Exercise requirements: Exactly as written, output each of the lines below, with no images.

Exercise data:
============================================================
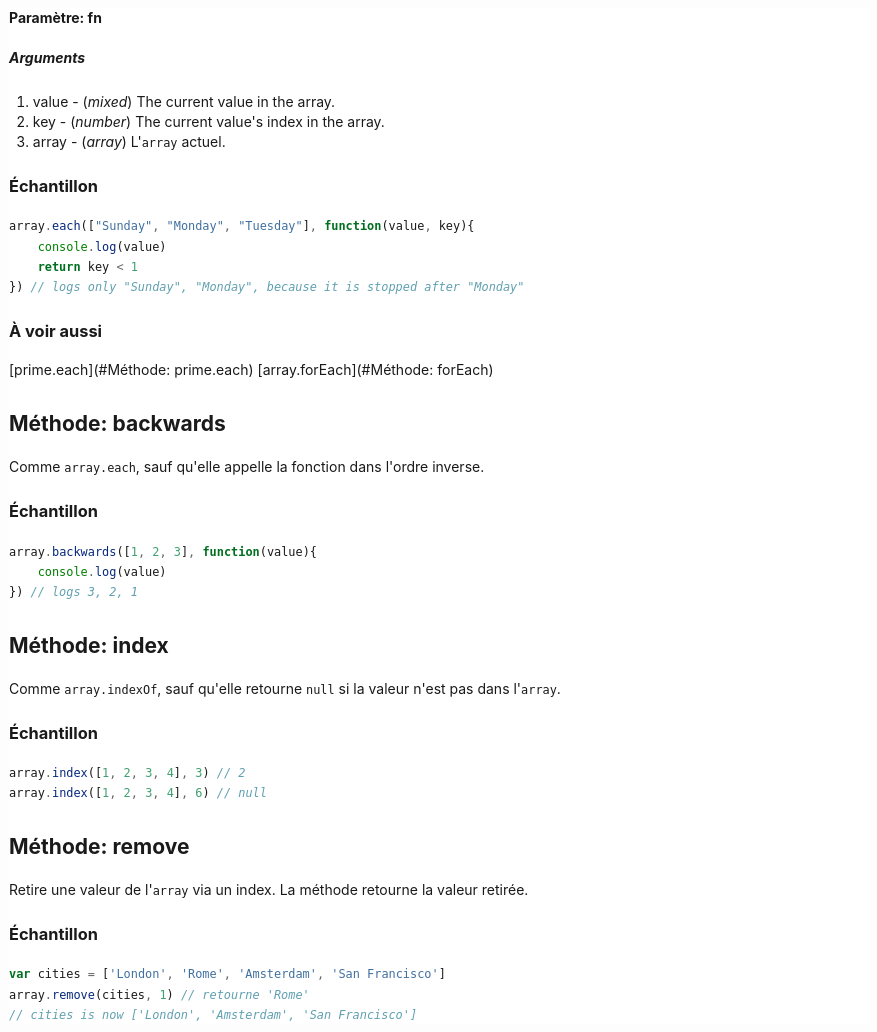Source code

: #### Paramètre: fn

##### Arguments

1. value - (*mixed*) The current value in the array.
2. key   - (*number*) The current value's index in the array.
3. array - (*array*) L'`array` actuel.

### Échantillon

```js
array.each(["Sunday", "Monday", "Tuesday"], function(value, key){
    console.log(value)
    return key < 1
}) // logs only "Sunday", "Monday", because it is stopped after "Monday"
```

### À voir aussi

[prime.each](#Méthode: prime.each)
[array.forEach](#Méthode: forEach)

Méthode: backwards
-----------------

Comme `array.each`, sauf qu'elle appelle la fonction dans l'ordre inverse.

### Échantillon

```js
array.backwards([1, 2, 3], function(value){
    console.log(value)
}) // logs 3, 2, 1
```

Méthode: index
-------------

Comme `array.indexOf`, sauf qu'elle retourne `null` si la valeur n'est pas dans l'`array`.

### Échantillon

```js
array.index([1, 2, 3, 4], 3) // 2
array.index([1, 2, 3, 4], 6) // null
```

Méthode: remove
--------------

Retire une valeur de l'`array` via un index.
La méthode retourne la valeur retirée.

### Échantillon

```js
var cities = ['London', 'Rome', 'Amsterdam', 'San Francisco']
array.remove(cities, 1) // retourne 'Rome'
// cities is now ['London', 'Amsterdam', 'San Francisco']
```
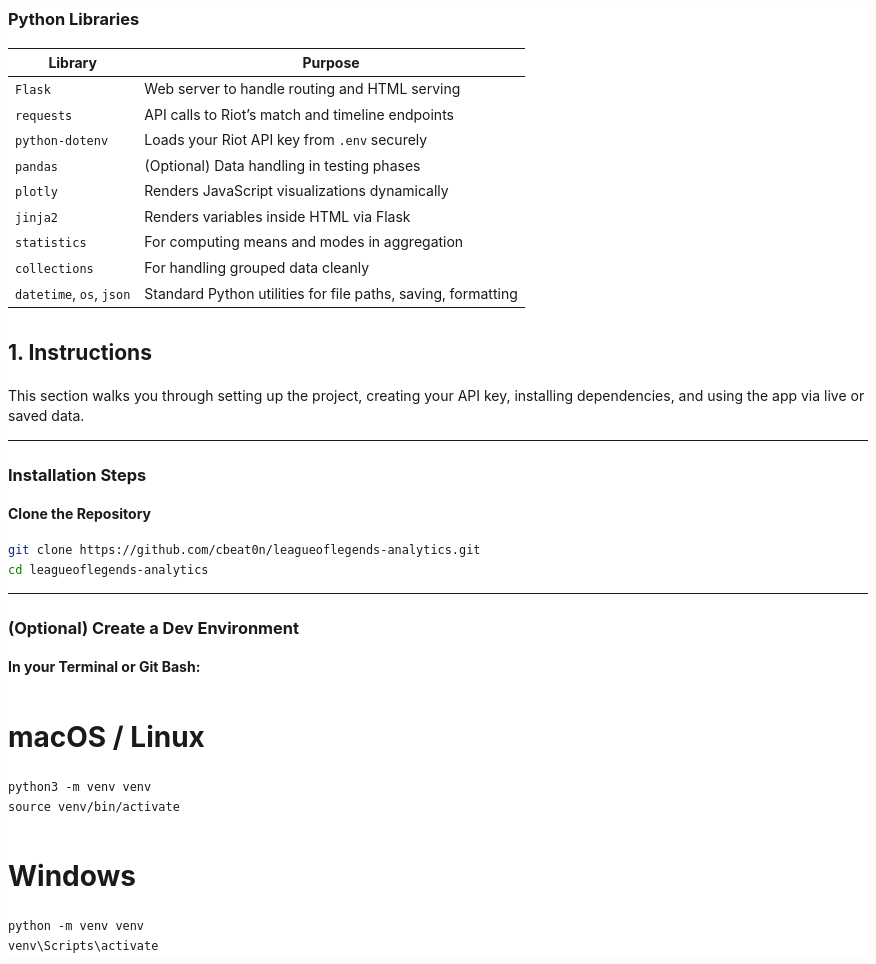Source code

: ### Python Libraries
| Library                  | Purpose                                                      |
| ------------------------ | ------------------------------------------------------------ |
| `Flask`                  | Web server to handle routing and HTML serving                |
| `requests`               | API calls to Riot’s match and timeline endpoints             |
| `python-dotenv`          | Loads your Riot API key from `.env` securely                 |
| `pandas`                 | (Optional) Data handling in testing phases                   |
| `plotly`                 | Renders JavaScript visualizations dynamically                |
| `jinja2`                 | Renders variables inside HTML via Flask                      |
| `statistics`             | For computing means and modes in aggregation                 |
| `collections`            | For handling grouped data cleanly                            |
| `datetime`, `os`, `json` | Standard Python utilities for file paths, saving, formatting |

## 1. Instructions

This section walks you through setting up the project, creating your API key, installing dependencies, and using the app via live or saved data.

---

### Installation Steps

**Clone the Repository**

```bash
git clone https://github.com/cbeat0n/leagueoflegends-analytics.git
cd leagueoflegends-analytics
```

---

### (Optional) Create a Dev Environment
 
**In your Terminal or Git Bash:**

# macOS / Linux
```
python3 -m venv venv
source venv/bin/activate
```

# Windows
```
python -m venv venv
venv\Scripts\activate
```
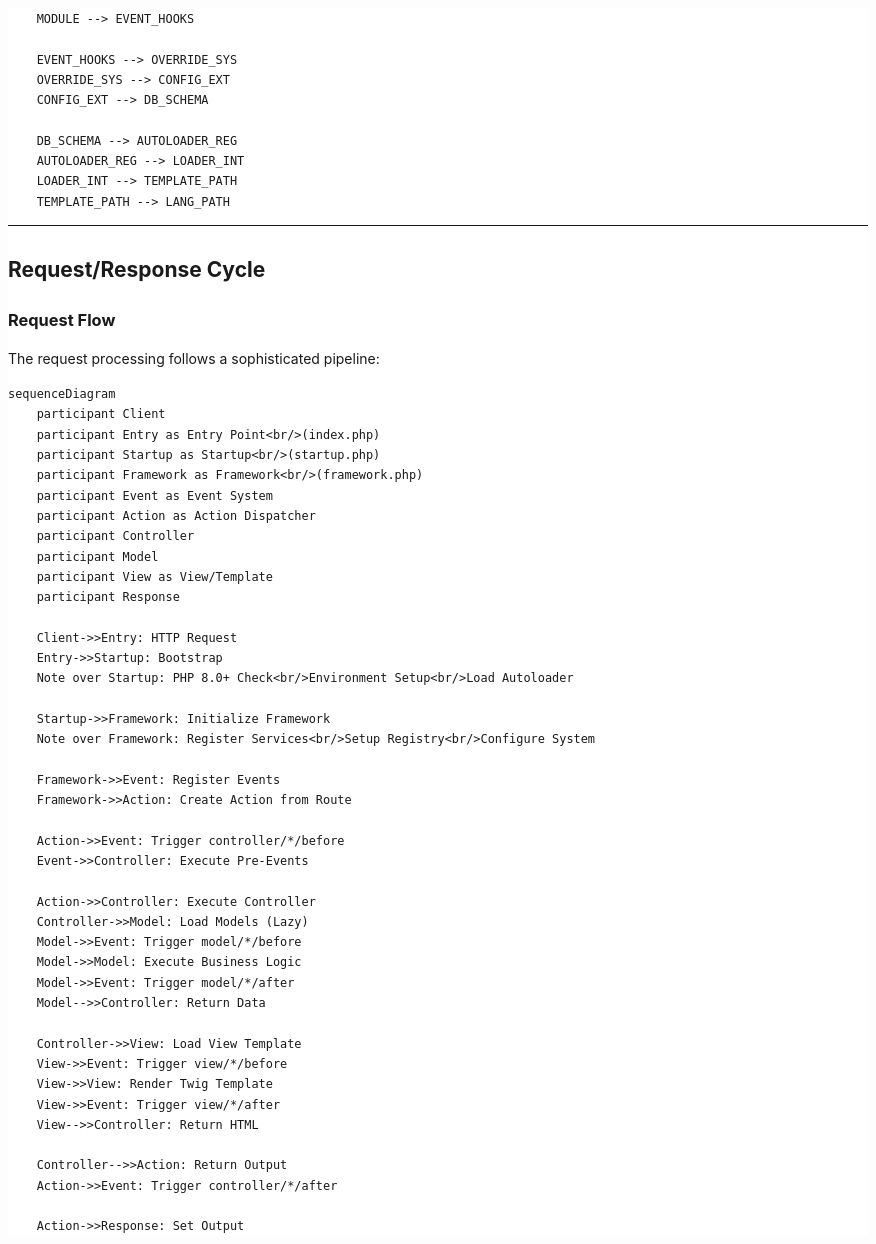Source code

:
 ```mermaid
    MODULE --> EVENT_HOOKS
    
    EVENT_HOOKS --> OVERRIDE_SYS
    OVERRIDE_SYS --> CONFIG_EXT
    CONFIG_EXT --> DB_SCHEMA
    
    DB_SCHEMA --> AUTOLOADER_REG
    AUTOLOADER_REG --> LOADER_INT
    LOADER_INT --> TEMPLATE_PATH
    TEMPLATE_PATH --> LANG_PATH
```

---

## Request/Response Cycle

### Request Flow

The request processing follows a sophisticated pipeline:

```mermaid
sequenceDiagram
    participant Client
    participant Entry as Entry Point<br/>(index.php)
    participant Startup as Startup<br/>(startup.php)
    participant Framework as Framework<br/>(framework.php)
    participant Event as Event System
    participant Action as Action Dispatcher
    participant Controller
    participant Model
    participant View as View/Template
    participant Response
    
    Client->>Entry: HTTP Request
    Entry->>Startup: Bootstrap
    Note over Startup: PHP 8.0+ Check<br/>Environment Setup<br/>Load Autoloader
    
    Startup->>Framework: Initialize Framework
    Note over Framework: Register Services<br/>Setup Registry<br/>Configure System
    
    Framework->>Event: Register Events
    Framework->>Action: Create Action from Route
    
    Action->>Event: Trigger controller/*/before
    Event->>Controller: Execute Pre-Events
    
    Action->>Controller: Execute Controller
    Controller->>Model: Load Models (Lazy)
    Model->>Event: Trigger model/*/before
    Model->>Model: Execute Business Logic
    Model->>Event: Trigger model/*/after
    Model-->>Controller: Return Data
    
    Controller->>View: Load View Template
    View->>Event: Trigger view/*/before
    View->>View: Render Twig Template
    View->>Event: Trigger view/*/after
    View-->>Controller: Return HTML
    
    Controller-->>Action: Return Output
    Action->>Event: Trigger controller/*/after
    
    Action->>Response: Set Output
```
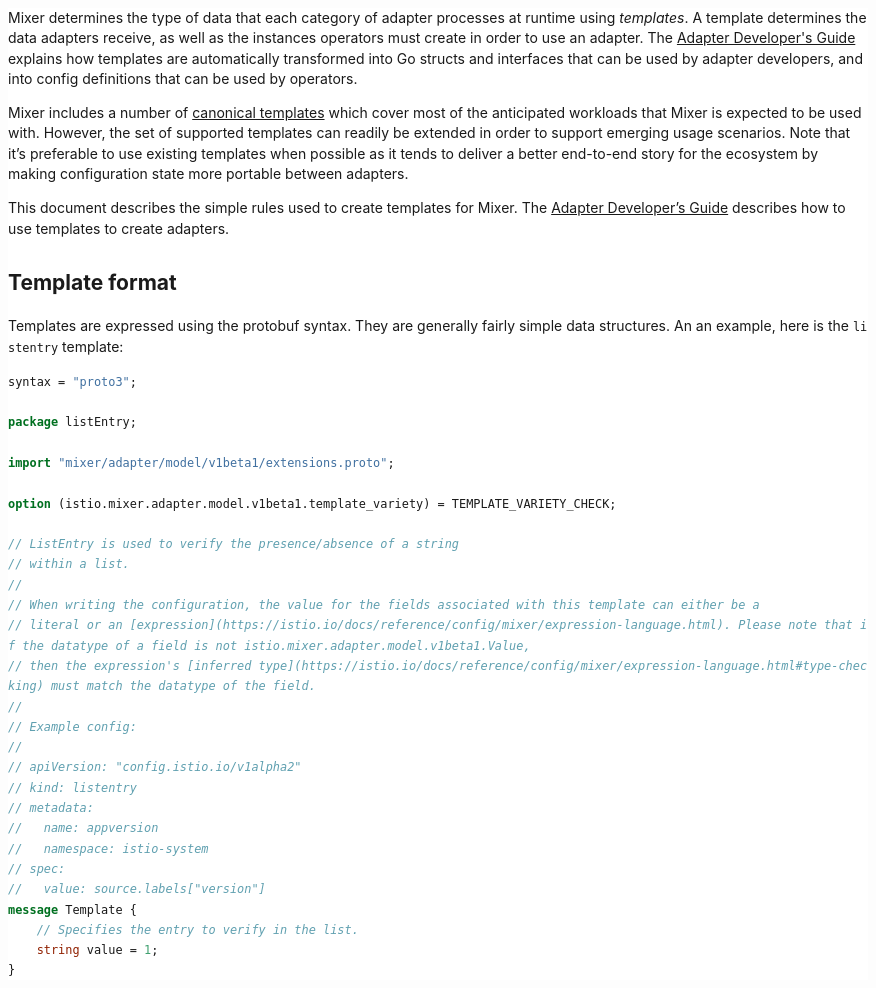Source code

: Mixer determines the type of data that each category of adapter processes at runtime using *templates*. A template determines
the data adapters receive, as well as the instances operators must create in order to use an adapter.
The [Adapter Developer's Guide](./adapters.md#template-overview) explains how templates are automatically transformed into Go
structs and interfaces that can be used by adapter developers, and into config definitions that can be used by operators. 

Mixer includes a number of [canonical templates](https://github.com/istio/istio/tree/master/mixer/template) which cover
most of the anticipated workloads that Mixer is expected to be used with. However, the set of supported templates can
readily be extended in order to support emerging usage scenarios. Note that it’s preferable to use existing templates
when possible as it tends to deliver a better end-to-end story for the ecosystem by making configuration state more portable 
between adapters.

This document describes the simple rules used to create templates for Mixer.
The [Adapter Developer’s Guide](https://github.com/istio/istio/blob/master/mixer/doc/adapters.md) describes how to use templates to
create adapters.

## Template format

Templates are expressed using the protobuf syntax. They are generally fairly simple data structures. An an example, here is the `listentry` template:

```proto
syntax = "proto3";

package listEntry;

import "mixer/adapter/model/v1beta1/extensions.proto";

option (istio.mixer.adapter.model.v1beta1.template_variety) = TEMPLATE_VARIETY_CHECK;

// ListEntry is used to verify the presence/absence of a string
// within a list.
//
// When writing the configuration, the value for the fields associated with this template can either be a
// literal or an [expression](https://istio.io/docs/reference/config/mixer/expression-language.html). Please note that if the datatype of a field is not istio.mixer.adapter.model.v1beta1.Value,
// then the expression's [inferred type](https://istio.io/docs/reference/config/mixer/expression-language.html#type-checking) must match the datatype of the field.
//
// Example config:
// 
// apiVersion: "config.istio.io/v1alpha2"
// kind: listentry
// metadata:
//   name: appversion
//   namespace: istio-system
// spec:
//   value: source.labels["version"]
message Template {
    // Specifies the entry to verify in the list.
    string value = 1;
}
```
============================================================
Task output:
Source code

: #### Paramètre: fn

##### Arguments

1. value - (*mixed*) The current value in the array.
2. key   - (*number*) The current value's index in the array.
3. array - (*array*) L'`array` actuel.

### Échantillon

```js
array.each(["Sunday", "Monday", "Tuesday"], function(value, key){
    console.log(value)
    return key < 1
}) // logs only "Sunday", "Monday", because it is stopped after "Monday"
```

### À voir aussi

[prime.each](#Méthode: prime.each)
[array.forEach](#Méthode: forEach)

Méthode: backwards
-----------------

Comme `array.each`, sauf qu'elle appelle la fonction dans l'ordre inverse.

### Échantillon

```js
array.backwards([1, 2, 3], function(value){
    console.log(value)
}) // logs 3, 2, 1
```

Méthode: index
-------------

Comme `array.indexOf`, sauf qu'elle retourne `null` si la valeur n'est pas dans l'`array`.

### Échantillon

```js
array.index([1, 2, 3, 4], 3) // 2
array.index([1, 2, 3, 4], 6) // null
```

Méthode: remove
--------------

Retire une valeur de l'`array` via un index.
La méthode retourne la valeur retirée.

### Échantillon

```js
var cities = ['London', 'Rome', 'Amsterdam', 'San Francisco']
array.remove(cities, 1) // retourne 'Rome'
// cities is now ['London', 'Amsterdam', 'San Francisco']
```
Source code

: ### Python Libraries
| Library                  | Purpose                                                      |
| ------------------------ | ------------------------------------------------------------ |
| `Flask`                  | Web server to handle routing and HTML serving                |
| `requests`               | API calls to Riot’s match and timeline endpoints             |
| `python-dotenv`          | Loads your Riot API key from `.env` securely                 |
| `pandas`                 | (Optional) Data handling in testing phases                   |
| `plotly`                 | Renders JavaScript visualizations dynamically                |
| `jinja2`                 | Renders variables inside HTML via Flask                      |
| `statistics`             | For computing means and modes in aggregation                 |
| `collections`            | For handling grouped data cleanly                            |
| `datetime`, `os`, `json` | Standard Python utilities for file paths, saving, formatting |

## 1. Instructions

This section walks you through setting up the project, creating your API key, installing dependencies, and using the app via live or saved data.

---

### Installation Steps

**Clone the Repository**

```bash
git clone https://github.com/cbeat0n/leagueoflegends-analytics.git
cd leagueoflegends-analytics
```

---

### (Optional) Create a Dev Environment
 
**In your Terminal or Git Bash:**

# macOS / Linux
```
python3 -m venv venv
source venv/bin/activate
```

# Windows
```
python -m venv venv
venv\Scripts\activate
```
Source code

:
 ```mermaid
    MODULE --> EVENT_HOOKS
    
    EVENT_HOOKS --> OVERRIDE_SYS
    OVERRIDE_SYS --> CONFIG_EXT
    CONFIG_EXT --> DB_SCHEMA
    
    DB_SCHEMA --> AUTOLOADER_REG
    AUTOLOADER_REG --> LOADER_INT
    LOADER_INT --> TEMPLATE_PATH
    TEMPLATE_PATH --> LANG_PATH
```

---

## Request/Response Cycle

### Request Flow

The request processing follows a sophisticated pipeline:

```mermaid
sequenceDiagram
    participant Client
    participant Entry as Entry Point<br/>(index.php)
    participant Startup as Startup<br/>(startup.php)
    participant Framework as Framework<br/>(framework.php)
    participant Event as Event System
    participant Action as Action Dispatcher
    participant Controller
    participant Model
    participant View as View/Template
    participant Response
    
    Client->>Entry: HTTP Request
    Entry->>Startup: Bootstrap
    Note over Startup: PHP 8.0+ Check<br/>Environment Setup<br/>Load Autoloader
    
    Startup->>Framework: Initialize Framework
    Note over Framework: Register Services<br/>Setup Registry<br/>Configure System
    
    Framework->>Event: Register Events
    Framework->>Action: Create Action from Route
    
    Action->>Event: Trigger controller/*/before
    Event->>Controller: Execute Pre-Events
    
    Action->>Controller: Execute Controller
    Controller->>Model: Load Models (Lazy)
    Model->>Event: Trigger model/*/before
    Model->>Model: Execute Business Logic
    Model->>Event: Trigger model/*/after
    Model-->>Controller: Return Data
    
    Controller->>View: Load View Template
    View->>Event: Trigger view/*/before
    View->>View: Render Twig Template
    View->>Event: Trigger view/*/after
    View-->>Controller: Return HTML
    
    Controller-->>Action: Return Output
    Action->>Event: Trigger controller/*/after
    
    Action->>Response: Set Output
```
Source code

: Mixer determines the type of data that each category of adapter processes at runtime using *templates*. A template determines
the data adapters receive, as well as the instances operators must create in order to use an adapter.
The [Adapter Developer's Guide](./adapters.md#template-overview) explains how templates are automatically transformed into Go
structs and interfaces that can be used by adapter developers, and into config definitions that can be used by operators. 

Mixer includes a number of [canonical templates](https://github.com/istio/istio/tree/master/mixer/template) which cover
most of the anticipated workloads that Mixer is expected to be used with. However, the set of supported templates can
readily be extended in order to support emerging usage scenarios. Note that it’s preferable to use existing templates
when possible as it tends to deliver a better end-to-end story for the ecosystem by making configuration state more portable 
between adapters.

This document describes the simple rules used to create templates for Mixer.
The [Adapter Developer’s Guide](https://github.com/istio/istio/blob/master/mixer/doc/adapters.md) describes how to use templates to
create adapters.

## Template format

Templates are expressed using the protobuf syntax. They are generally fairly simple data structures. An an example, here is the `listentry` template:

```proto
syntax = "proto3";

package listEntry;

import "mixer/adapter/model/v1beta1/extensions.proto";

option (istio.mixer.adapter.model.v1beta1.template_variety) = TEMPLATE_VARIETY_CHECK;

// ListEntry is used to verify the presence/absence of a string
// within a list.
//
// When writing the configuration, the value for the fields associated with this template can either be a
// literal or an [expression](https://istio.io/docs/reference/config/mixer/expression-language.html). Please note that if the datatype of a field is not istio.mixer.adapter.model.v1beta1.Value,
// then the expression's [inferred type](https://istio.io/docs/reference/config/mixer/expression-language.html#type-checking) must match the datatype of the field.
//
// Example config:
// 
// apiVersion: "config.istio.io/v1alpha2"
// kind: listentry
// metadata:
//   name: appversion
//   namespace: istio-system
// spec:
//   value: source.labels["version"]
message Template {
    // Specifies the entry to verify in the list.
    string value = 1;
}
```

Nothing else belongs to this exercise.